» **Exercise**
What follows is a set of records; restate each one word for word and drop the pictures.
"""
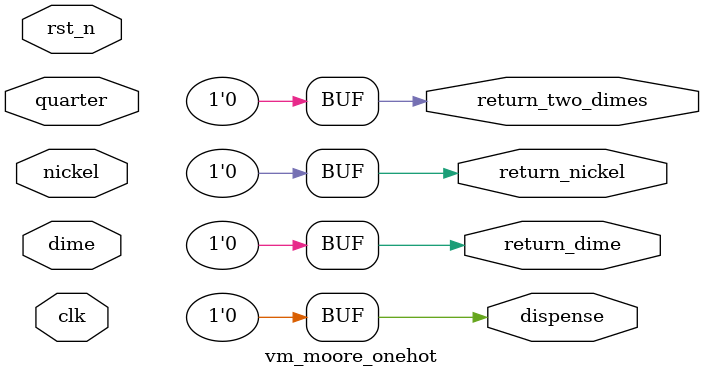
<source format=v>
module vm_moore_onehot (
    input  wire clk,
    input  wire rst_n,
    input  wire nickel,
    input  wire dime,
    input  wire quarter,
    output wire dispense,
    output wire return_nickel,
    output wire return_dime,
    output wire return_two_dimes
);
    localparam S0 = 10'b00_0000_0001;  // 0
    localparam S1 = 10'b00_0000_0010;  // 5
    localparam S2 = 10'b00_0000_0100;  // 10
    localparam S3 = 10'b00_0000_1000;  // 15
    localparam S4 = 10'b00_0001_0000;  // 20
    localparam S5 = 10'b00_0010_0000;  // 25
    localparam S6 = 10'b00_0100_0000;  // 30
    localparam S7 = 10'b00_1000_0000;  // 35
    localparam S8 = 10'b01_0000_0000;  // 40
    localparam S9 = 10'b10_0000_0000;  // 45

    reg [3:0] state, next_state;

    always @(posedge clk, negedge rst_n)
        if (!rst_n) begin
            state <= S0;
        end else begin
            state <= next_state;
        end

    always @(*)
        case (state)
            S0, S5, S6, S7, S8, S9: begin
                if (nickel) next_state <= S1;
                else if (dime) next_state <= S2;
                else if (quarter) next_state <= S5;
                else next_state = S0;
            end
            S1: begin
                if (nickel) next_state <= S2;
                else if (dime) next_state <= S3;
                else if (quarter) next_state <= S6;
                else next_state = state;
            end
            S2: begin
                if (nickel) next_state <= S3;
                else if (dime) next_state <= S4;
                else if (quarter) next_state <= S7;
                else next_state = state;
            end
            S3: begin
                if (nickel) next_state <= S4;
                else if (dime) next_state <= S5;
                else if (quarter) next_state <= S8;
                else next_state = state;
            end
            S4: begin
                if (nickel) next_state <= S5;
                else if (dime) next_state <= S6;
                else if (quarter) next_state <= S9;
                else next_state = state;
            end
            default: begin
                next_state = S0;
            end
        endcase

    assign dispense = (state == S5 | state == S6 | state == S7 | state == S8 | state == S9);
    assign return_nickel = (state == S6 | state == S8);
    assign return_dime = (state == S7 | state == S8);
    assign return_two_dimes = (state == S9);
endmodule

</source>
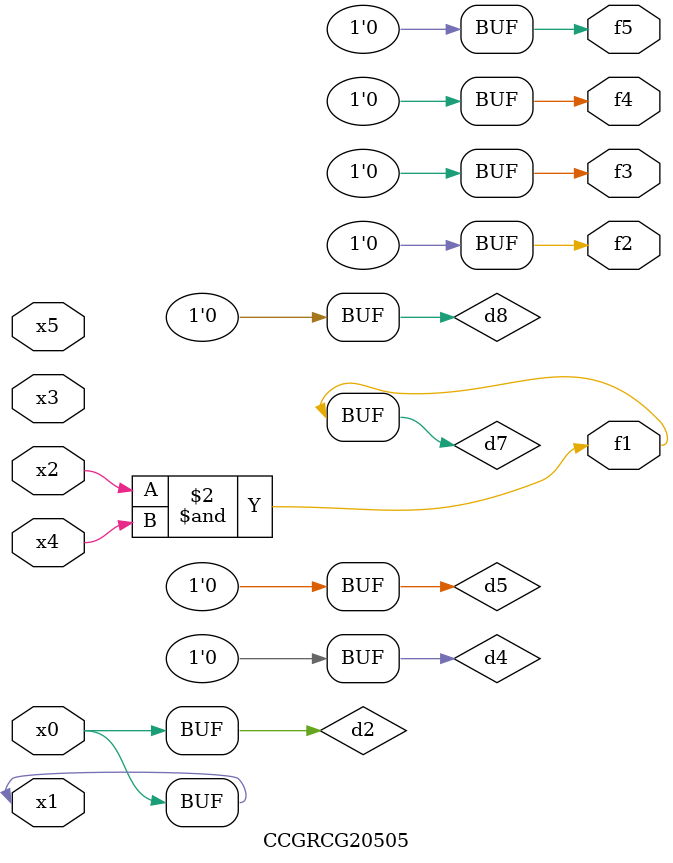
<source format=v>
module CCGRCG20505(
	input x0, x1, x2, x3, x4, x5,
	output f1, f2, f3, f4, f5
);

	wire d1, d2, d3, d4, d5, d6, d7, d8, d9;

	nand (d1, x1);
	buf (d2, x0, x1);
	nand (d3, x2, x4);
	and (d4, d1, d2);
	and (d5, d1, d2);
	nand (d6, d1, d3);
	not (d7, d3);
	xor (d8, d5);
	nor (d9, d5, d6);
	assign f1 = d7;
	assign f2 = d8;
	assign f3 = d8;
	assign f4 = d8;
	assign f5 = d8;
endmodule

</source>
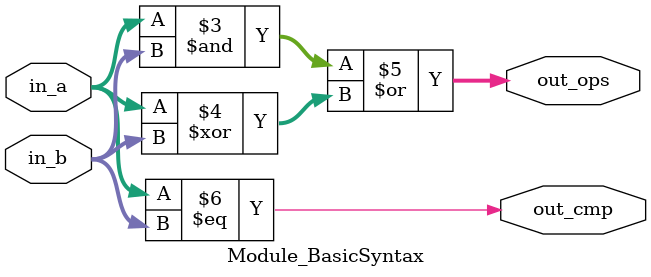
<source format=sv>
module Module_BasicSyntax (
    input logic [7:0] in_a,
    input logic [7:0] in_b,
    output logic out_cmp,
    output logic [7:0] out_ops
);
    logic [7:0] temp;
    always_comb begin
        temp = in_a + in_b;
    end
    assign out_ops = (in_a & in_b) | (in_a ^ in_b);
    assign out_cmp = (in_a == in_b);
endmodule


</source>
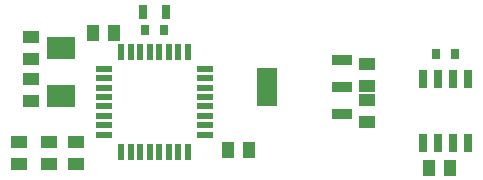
<source format=gtp>
G04*
G04 #@! TF.GenerationSoftware,Altium Limited,Altium Designer,21.2.2 (38)*
G04*
G04 Layer_Color=8421504*
%FSLAX25Y25*%
%MOIN*%
G70*
G04*
G04 #@! TF.SameCoordinates,6DF736DA-586D-4ED0-A9E8-28D565D663F1*
G04*
G04*
G04 #@! TF.FilePolarity,Positive*
G04*
G01*
G75*
%ADD14R,0.02953X0.04921*%
%ADD15R,0.05315X0.03937*%
%ADD16R,0.09449X0.07480*%
%ADD17R,0.02756X0.03347*%
%ADD18R,0.03937X0.05315*%
%ADD19R,0.02756X0.06102*%
%ADD20R,0.02362X0.05807*%
%ADD21R,0.05807X0.02362*%
%ADD22R,0.06890X0.12598*%
%ADD23R,0.06890X0.03740*%
D14*
X50063Y83000D02*
D03*
X57937D02*
D03*
D15*
X125000Y46358D02*
D03*
Y53642D02*
D03*
X13000Y60642D02*
D03*
Y53358D02*
D03*
Y67358D02*
D03*
Y74642D02*
D03*
X28000Y39642D02*
D03*
Y32358D02*
D03*
X19000Y39642D02*
D03*
Y32358D02*
D03*
X9000Y39642D02*
D03*
Y32358D02*
D03*
X125000Y65642D02*
D03*
Y58358D02*
D03*
D16*
X23000Y54929D02*
D03*
Y71071D02*
D03*
D17*
X147752Y69000D02*
D03*
X154248D02*
D03*
X57248Y77000D02*
D03*
X50752D02*
D03*
D18*
X145358Y31000D02*
D03*
X152642D02*
D03*
X85642Y37000D02*
D03*
X78358D02*
D03*
X33358Y76000D02*
D03*
X40642D02*
D03*
D19*
X143500Y39272D02*
D03*
X148500D02*
D03*
X153500D02*
D03*
X158500D02*
D03*
Y60728D02*
D03*
X153500D02*
D03*
X148500D02*
D03*
X143500D02*
D03*
D20*
X42976Y69685D02*
D03*
X46126D02*
D03*
X49276D02*
D03*
X52425D02*
D03*
X55575D02*
D03*
X58724D02*
D03*
X61874D02*
D03*
X65024D02*
D03*
Y36315D02*
D03*
X61874D02*
D03*
X58724D02*
D03*
X55575D02*
D03*
X52425D02*
D03*
X49276D02*
D03*
X46126D02*
D03*
X42976D02*
D03*
D21*
X70685Y64024D02*
D03*
Y60874D02*
D03*
Y57724D02*
D03*
Y54575D02*
D03*
Y51425D02*
D03*
Y48276D02*
D03*
Y45126D02*
D03*
Y41976D02*
D03*
X37315D02*
D03*
Y45126D02*
D03*
Y48276D02*
D03*
Y51425D02*
D03*
Y54575D02*
D03*
Y57724D02*
D03*
Y60874D02*
D03*
Y64024D02*
D03*
D22*
X91598Y58000D02*
D03*
D23*
X116402Y67055D02*
D03*
Y58000D02*
D03*
Y48945D02*
D03*
M02*

</source>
"""
» **Finished task**
<source format=v>
module vm_moore_onehot (
    input  wire clk,
    input  wire rst_n,
    input  wire nickel,
    input  wire dime,
    input  wire quarter,
    output wire dispense,
    output wire return_nickel,
    output wire return_dime,
    output wire return_two_dimes
);
    localparam S0 = 10'b00_0000_0001;  // 0
    localparam S1 = 10'b00_0000_0010;  // 5
    localparam S2 = 10'b00_0000_0100;  // 10
    localparam S3 = 10'b00_0000_1000;  // 15
    localparam S4 = 10'b00_0001_0000;  // 20
    localparam S5 = 10'b00_0010_0000;  // 25
    localparam S6 = 10'b00_0100_0000;  // 30
    localparam S7 = 10'b00_1000_0000;  // 35
    localparam S8 = 10'b01_0000_0000;  // 40
    localparam S9 = 10'b10_0000_0000;  // 45

    reg [3:0] state, next_state;

    always @(posedge clk, negedge rst_n)
        if (!rst_n) begin
            state <= S0;
        end else begin
            state <= next_state;
        end

    always @(*)
        case (state)
            S0, S5, S6, S7, S8, S9: begin
                if (nickel) next_state <= S1;
                else if (dime) next_state <= S2;
                else if (quarter) next_state <= S5;
                else next_state = S0;
            end
            S1: begin
                if (nickel) next_state <= S2;
                else if (dime) next_state <= S3;
                else if (quarter) next_state <= S6;
                else next_state = state;
            end
            S2: begin
                if (nickel) next_state <= S3;
                else if (dime) next_state <= S4;
                else if (quarter) next_state <= S7;
                else next_state = state;
            end
            S3: begin
                if (nickel) next_state <= S4;
                else if (dime) next_state <= S5;
                else if (quarter) next_state <= S8;
                else next_state = state;
            end
            S4: begin
                if (nickel) next_state <= S5;
                else if (dime) next_state <= S6;
                else if (quarter) next_state <= S9;
                else next_state = state;
            end
            default: begin
                next_state = S0;
            end
        endcase

    assign dispense = (state == S5 | state == S6 | state == S7 | state == S8 | state == S9);
    assign return_nickel = (state == S6 | state == S8);
    assign return_dime = (state == S7 | state == S8);
    assign return_two_dimes = (state == S9);
endmodule

</source>
<source format=v>
module CCGRCG20505(
	input x0, x1, x2, x3, x4, x5,
	output f1, f2, f3, f4, f5
);

	wire d1, d2, d3, d4, d5, d6, d7, d8, d9;

	nand (d1, x1);
	buf (d2, x0, x1);
	nand (d3, x2, x4);
	and (d4, d1, d2);
	and (d5, d1, d2);
	nand (d6, d1, d3);
	not (d7, d3);
	xor (d8, d5);
	nor (d9, d5, d6);
	assign f1 = d7;
	assign f2 = d8;
	assign f3 = d8;
	assign f4 = d8;
	assign f5 = d8;
endmodule

</source>
<source format=sv>
module Module_BasicSyntax (
    input logic [7:0] in_a,
    input logic [7:0] in_b,
    output logic out_cmp,
    output logic [7:0] out_ops
);
    logic [7:0] temp;
    always_comb begin
        temp = in_a + in_b;
    end
    assign out_ops = (in_a & in_b) | (in_a ^ in_b);
    assign out_cmp = (in_a == in_b);
endmodule


</source>
<source format=gtp>
G04*
G04 #@! TF.GenerationSoftware,Altium Limited,Altium Designer,21.2.2 (38)*
G04*
G04 Layer_Color=8421504*
%FSLAX25Y25*%
%MOIN*%
G70*
G04*
G04 #@! TF.SameCoordinates,6DF736DA-586D-4ED0-A9E8-28D565D663F1*
G04*
G04*
G04 #@! TF.FilePolarity,Positive*
G04*
G01*
G75*
%ADD14R,0.02953X0.04921*%
%ADD15R,0.05315X0.03937*%
%ADD16R,0.09449X0.07480*%
%ADD17R,0.02756X0.03347*%
%ADD18R,0.03937X0.05315*%
%ADD19R,0.02756X0.06102*%
%ADD20R,0.02362X0.05807*%
%ADD21R,0.05807X0.02362*%
%ADD22R,0.06890X0.12598*%
%ADD23R,0.06890X0.03740*%
D14*
X50063Y83000D02*
D03*
X57937D02*
D03*
D15*
X125000Y46358D02*
D03*
Y53642D02*
D03*
X13000Y60642D02*
D03*
Y53358D02*
D03*
Y67358D02*
D03*
Y74642D02*
D03*
X28000Y39642D02*
D03*
Y32358D02*
D03*
X19000Y39642D02*
D03*
Y32358D02*
D03*
X9000Y39642D02*
D03*
Y32358D02*
D03*
X125000Y65642D02*
D03*
Y58358D02*
D03*
D16*
X23000Y54929D02*
D03*
Y71071D02*
D03*
D17*
X147752Y69000D02*
D03*
X154248D02*
D03*
X57248Y77000D02*
D03*
X50752D02*
D03*
D18*
X145358Y31000D02*
D03*
X152642D02*
D03*
X85642Y37000D02*
D03*
X78358D02*
D03*
X33358Y76000D02*
D03*
X40642D02*
D03*
D19*
X143500Y39272D02*
D03*
X148500D02*
D03*
X153500D02*
D03*
X158500D02*
D03*
Y60728D02*
D03*
X153500D02*
D03*
X148500D02*
D03*
X143500D02*
D03*
D20*
X42976Y69685D02*
D03*
X46126D02*
D03*
X49276D02*
D03*
X52425D02*
D03*
X55575D02*
D03*
X58724D02*
D03*
X61874D02*
D03*
X65024D02*
D03*
Y36315D02*
D03*
X61874D02*
D03*
X58724D02*
D03*
X55575D02*
D03*
X52425D02*
D03*
X49276D02*
D03*
X46126D02*
D03*
X42976D02*
D03*
D21*
X70685Y64024D02*
D03*
Y60874D02*
D03*
Y57724D02*
D03*
Y54575D02*
D03*
Y51425D02*
D03*
Y48276D02*
D03*
Y45126D02*
D03*
Y41976D02*
D03*
X37315D02*
D03*
Y45126D02*
D03*
Y48276D02*
D03*
Y51425D02*
D03*
Y54575D02*
D03*
Y57724D02*
D03*
Y60874D02*
D03*
Y64024D02*
D03*
D22*
X91598Y58000D02*
D03*
D23*
X116402Y67055D02*
D03*
Y58000D02*
D03*
Y48945D02*
D03*
M02*

</source>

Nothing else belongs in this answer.